[[ Records, beginning ]]
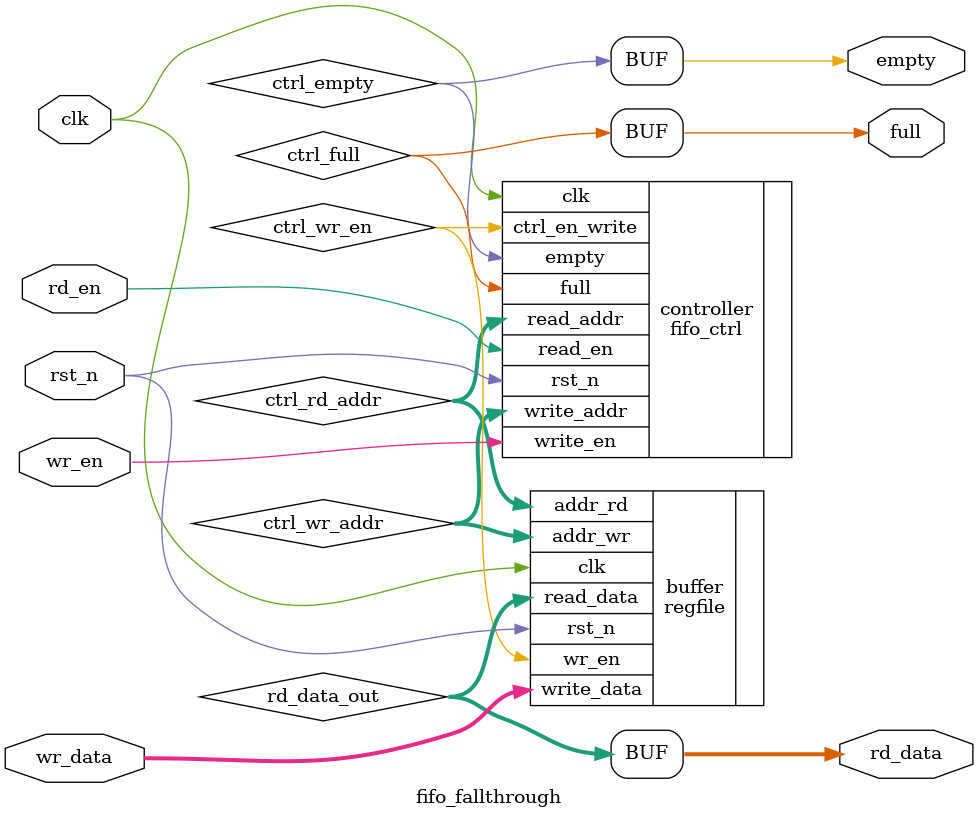
<source format=sv>
`timescale 1ns / 1ps


module fifo_fallthrough #(parameter ADDR_WIDTH=4, parameter DATA_WIDTH=32)(
    input logic clk, rst_n,
    input logic rd_en,
    input logic wr_en,
    input logic [DATA_WIDTH-1:0] wr_data,
    output logic [DATA_WIDTH-1:0] rd_data,
    output logic full,
    output logic empty
    );
    
    logic [DATA_WIDTH-1:0] rd_data_out;
    logic ctrl_full;
    logic ctrl_empty;
    logic [ADDR_WIDTH-1:0] ctrl_wr_addr;
    logic [ADDR_WIDTH-1:0] ctrl_rd_addr;
    logic ctrl_wr_en;
    
    fifo_ctrl #(
        .ADDR_WIDTH(ADDR_WIDTH)
        ) controller (
            .clk(clk),
            .rst_n(rst_n),
            .read_en(rd_en),
            .write_en(wr_en),
            .full(ctrl_full),
            .empty(ctrl_empty),
            .ctrl_en_write(ctrl_wr_en),
            .write_addr(ctrl_wr_addr),
            .read_addr(ctrl_rd_addr)
        );
    
    
    
    
    regfile #(
        .ADDR_WIDTH(ADDR_WIDTH),
        .DATA_WIDTH(DATA_WIDTH)
    ) buffer (
        .clk(clk),
        .rst_n(rst_n),
        .addr_rd(ctrl_rd_addr),
        .addr_wr(ctrl_wr_addr),
        .wr_en(ctrl_wr_en),
        .write_data(wr_data),
        .read_data(rd_data_out)
    );
    
    assign full = ctrl_full;
    assign empty = ctrl_empty;
    assign rd_data = rd_data_out;
    
    
    
endmodule

</source>
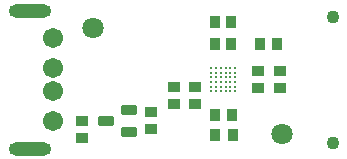
<source format=gts>
G04 Layer: TopSolderMaskLayer*
G04 EasyEDA Pro v2.1.64.d1969c9c.217bcf, 2024-08-09 12:31:45*
G04 Gerber Generator version 0.3*
G04 Scale: 100 percent, Rotated: No, Reflected: No*
G04 Dimensions in millimeters*
G04 Leading zeros omitted, absolute positions, 3 integers and 5 decimals*
%FSLAX35Y35*%
%MOMM*%
%AMRoundRect*1,1,$1,$2,$3*1,1,$1,$4,$5*1,1,$1,0-$2,0-$3*1,1,$1,0-$4,0-$5*20,1,$1,$2,$3,$4,$5,0*20,1,$1,$4,$5,0-$2,0-$3,0*20,1,$1,0-$2,0-$3,0-$4,0-$5,0*20,1,$1,0-$4,0-$5,$2,$3,0*4,1,4,$2,$3,$4,$5,0-$2,0-$3,0-$4,0-$5,$2,$3,0*%
%ADD10C,1.102*%
%ADD11C,1.802*%
%ADD12C,0.3016*%
%ADD13RoundRect,0.09131X-0.40514X0.45514X0.40514X0.45514*%
%ADD14RoundRect,0.09131X0.45514X0.40514X0.45514X-0.40514*%
%ADD15RoundRect,0.09131X-0.45514X-0.40514X-0.45514X0.40514*%
%ADD16RoundRect,0.09017X-0.63072X0.35571X0.63072X0.35571*%
%ADD17RoundRect,0.09138X-0.40835X0.43712X0.40835X0.43712*%
%ADD18RoundRect,0.09131X0.40514X-0.45514X-0.40514X-0.45514*%
%ADD19RoundRect,0.09138X0.40835X-0.43712X-0.40835X-0.43712*%
%ADD20O,3.60199X1.102*%
%ADD21C,1.702*%
G75*


G04 Pad Start*
G54D10*
G01X-474980Y4894580D03*
G01X-475130Y3824580D03*
G54D11*
G01X-2500000Y4800000D03*
G01X-900000Y3900000D03*
G54D12*
G01X-1502080Y4461180D03*
G01X-1462075Y4461180D03*
G01X-1422070Y4461180D03*
G01X-1382090Y4461180D03*
G01X-1342085Y4461180D03*
G01X-1302080Y4461180D03*
G01X-1502080Y4421175D03*
G01X-1462075Y4421175D03*
G01X-1422070Y4421175D03*
G01X-1382090Y4421175D03*
G01X-1342085Y4421175D03*
G01X-1302080Y4421175D03*
G01X-1502080Y4381170D03*
G01X-1462075Y4381170D03*
G01X-1422070Y4381170D03*
G01X-1382090Y4381170D03*
G01X-1342085Y4381170D03*
G01X-1302080Y4381170D03*
G01X-1502080Y4341190D03*
G01X-1462075Y4341190D03*
G01X-1422070Y4341190D03*
G01X-1382090Y4341190D03*
G01X-1342085Y4341190D03*
G01X-1302080Y4341190D03*
G01X-1502080Y4301185D03*
G01X-1462075Y4301185D03*
G01X-1422070Y4301185D03*
G01X-1382090Y4301185D03*
G01X-1342085Y4301185D03*
G01X-1302080Y4301185D03*
G01X-1502080Y4261180D03*
G01X-1462075Y4261180D03*
G01X-1422070Y4261180D03*
G01X-1382090Y4261180D03*
G01X-1342085Y4261180D03*
G01X-1302080Y4261180D03*
G54D13*
G01X-1334618Y4846320D03*
G01X-1474622Y4846320D03*
G01X-1334618Y4665980D03*
G01X-1474622Y4665980D03*
G54D14*
G01X-924560Y4293718D03*
G01X-924560Y4433722D03*
G01X-1104900Y4293718D03*
G01X-1104900Y4433722D03*
G54D15*
G01X-1819600Y4296262D03*
G01X-1819600Y4156258D03*
G01X-1639260Y4296262D03*
G01X-1639260Y4156258D03*
G54D16*
G01X-2196160Y3915664D03*
G01X-2196160Y4105656D03*
G01X-2396160Y4010660D03*
G54D15*
G01X-2009600Y4083202D03*
G01X-2009600Y3943198D03*
G01X-2600960Y4009542D03*
G01X-2600960Y3869538D03*
G54D17*
G01X-1321824Y3891280D03*
G01X-1472496Y3891280D03*
G54D18*
G01X-1467162Y4061460D03*
G01X-1327158Y4061460D03*
G54D19*
G01X-1093876Y4663440D03*
G01X-943204Y4663440D03*
G54D20*
G01X-3041320Y3776180D03*
G01X-3041320Y4946180D03*
G54D21*
G01X-2841320Y4711179D03*
G01X-2841320Y4461193D03*
G01X-2841320Y4261193D03*
G01X-2841320Y4011181D03*
G04 Pad End*

M02*

</source>
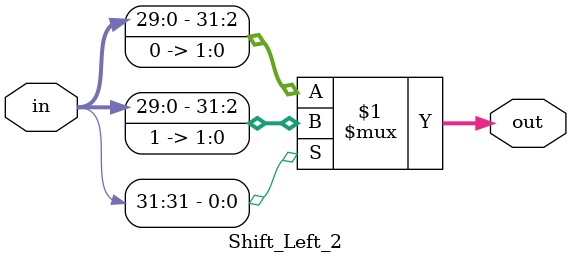
<source format=v>
module Shift_Left_2(
		input [31:0] in,
		output wire[31:0] out
	);
	assign out = in[31]?{in[29:0], 2'b11}:{in[29:0], 2'b00};
endmodule

</source>
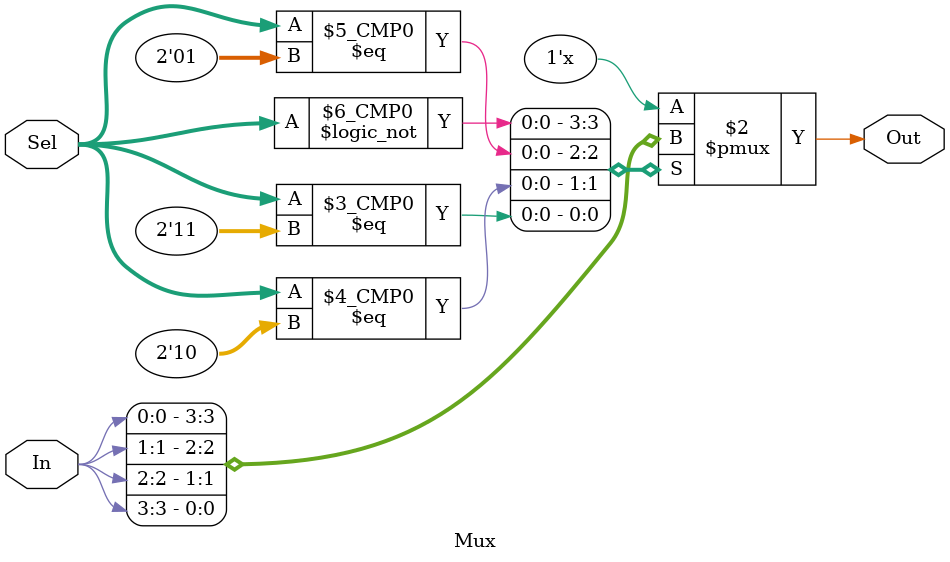
<source format=v>
module Mux (In,Sel,Out);

input [3:0] In;
output reg Out;
input [1:0]Sel;

always @(In,Sel)
begin
    case (Sel)
        2'b00: Out = In[0];
        2'b01: Out = In[1];
        2'b10: Out = In[2];
        2'b11: Out = In[3];
    endcase
end
endmodule
</source>
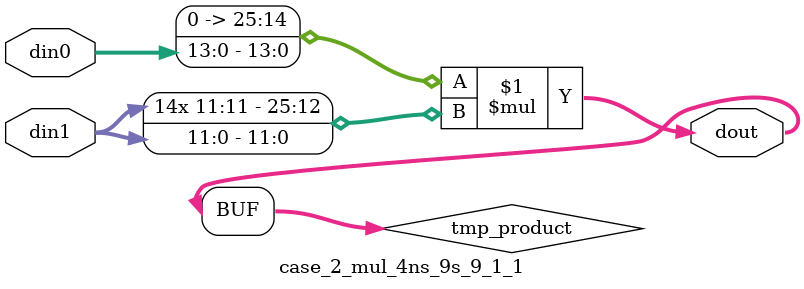
<source format=v>

`timescale 1 ns / 1 ps

 (* use_dsp = "no" *)  module case_2_mul_4ns_9s_9_1_1(din0, din1, dout);
parameter ID = 1;
parameter NUM_STAGE = 0;
parameter din0_WIDTH = 14;
parameter din1_WIDTH = 12;
parameter dout_WIDTH = 26;

input [din0_WIDTH - 1 : 0] din0; 
input [din1_WIDTH - 1 : 0] din1; 
output [dout_WIDTH - 1 : 0] dout;

wire signed [dout_WIDTH - 1 : 0] tmp_product;

























assign tmp_product = $signed({1'b0, din0}) * $signed(din1);










assign dout = tmp_product;





















endmodule

</source>
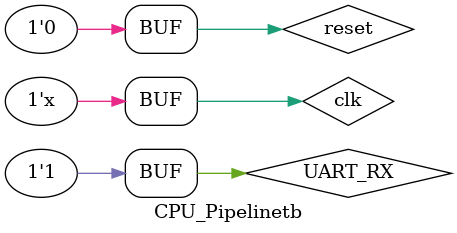
<source format=v>
module CPU_Pipelinetb;
reg clk,reset,UART_RX;
wire UART_TX;
wire[3:0] AN;
wire[7:0] digital,led;
CPU_Pipeline Pipeline(clk,reset,led,AN,digital,UART_TX,UART_RX);  
always #1 clk=~clk;
initial begin
 clk=0;
 reset=1;
 UART_RX=1;
 #10 reset=0;
 #32 UART_RX=0;
 #32 UART_RX=0;
 #32 UART_RX=0;
 #32 UART_RX=0;
 #32 UART_RX=1;
 #32 UART_RX=1;
 #32 UART_RX=0;
 #32 UART_RX=0;
 #32 UART_RX=0; //00011000
 #160 UART_RX=1;
 #32 UART_RX=0;
 #32 UART_RX=0;
 #32 UART_RX=0;
 #32 UART_RX=1;
 #32 UART_RX=0;
 #32 UART_RX=0;
 #32 UART_RX=1;
 #32 UART_RX=0;
 #32 UART_RX=0; //00100100
 #32 UART_RX=1;
 #3200 UART_RX=1;
 #32 UART_RX=0;
 #32 UART_RX=0;
 #32 UART_RX=0;
 #32 UART_RX=0;
 #32 UART_RX=0;
 #32 UART_RX=1;
 #32 UART_RX=1;
 #32 UART_RX=0;
 #32 UART_RX=0; //00110000
 #160 UART_RX=1;
 #32 UART_RX=0;
 #32 UART_RX=0;
 #32 UART_RX=0;
 #32 UART_RX=0;
 #32 UART_RX=1;
 #32 UART_RX=0;
 #32 UART_RX=0;
 #32 UART_RX=1;
 #32 UART_RX=0; //01001000
 #32 UART_RX=1;
 
 end
endmodule
</source>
[[ Records, end ]]
Report each line in the data above that holds the word "assign" by copying it.

Task output:
    assign full = ctrl_full;
    assign empty = ctrl_empty;
    assign rd_data = rd_data_out;
	assign out = in[31]?{in[29:0], 2'b11}:{in[29:0], 2'b00};
assign tmp_product = $signed({1'b0, din0}) * $signed(din1);
assign dout = tmp_product;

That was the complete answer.